Tax-cut advocates used to pretend that they were mainly concerned about helping typical American families. Even tax breaks for the rich were justified in terms of trickle-down economics, the claim that lower taxes at the top would make the economy stronger for everyone.

These days, however, tax-cutters are hardly even trying to make the trickle-down case. Yes, Republicans are pushing the line that raising taxes at the top would hurt small businesses, but their hearts don’t really seem in it. Instead, it has become common to hear vehement denials that people making $400,000 or $500,000 a year are rich. I mean, look at the expenses of people in that income class — the property taxes they have to pay on their expensive houses, the cost of sending their kids to elite private schools, and so on. Why, they can barely make ends meet.

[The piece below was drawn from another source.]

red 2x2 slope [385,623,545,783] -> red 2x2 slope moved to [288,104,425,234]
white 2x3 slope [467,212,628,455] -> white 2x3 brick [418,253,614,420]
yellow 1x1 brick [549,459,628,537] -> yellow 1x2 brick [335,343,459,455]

And among the undeniably rich, a belligerent sense of entitlement has taken hold: it’s their money, and they have the right to keep it. “Taxes are what we pay for civilized society,” said Oliver Wendell Holmes — but that was a long time ago.

The spectacle of high-income Americans, the world’s luckiest people, wallowing in self-pity and self-righteousness would be funny, except for one thing: they may well get their way. Never mind the $700 billion price tag for extending the high-end tax breaks: virtually all Republicans and some Democrats are rushing to the aid of the oppressed affluent.

You see, the rich are different from you and me: they have more influence. It’s partly a matter of campaign contributions, but it’s also a matter of social pressure, since politicians spend a lot of time hanging out with the wealthy. So when the rich face the prospect of paying an extra 3 or 4 percent of their income in taxes, politicians feel their pain — feel it much more acutely, it’s clear, than they feel the pain of families who are losing their jobs, their houses, and their hopes.

And when the tax fight is over, one way or another, you can be sure that the people currently defending the incomes of the elite will go back to demanding cuts in Social Security and aid to the unemployed. America must make hard choices, they’ll say; we all have to be willing to make sacrifices.

But when they say “we,” they mean “you.” Sacrifice is for the little people.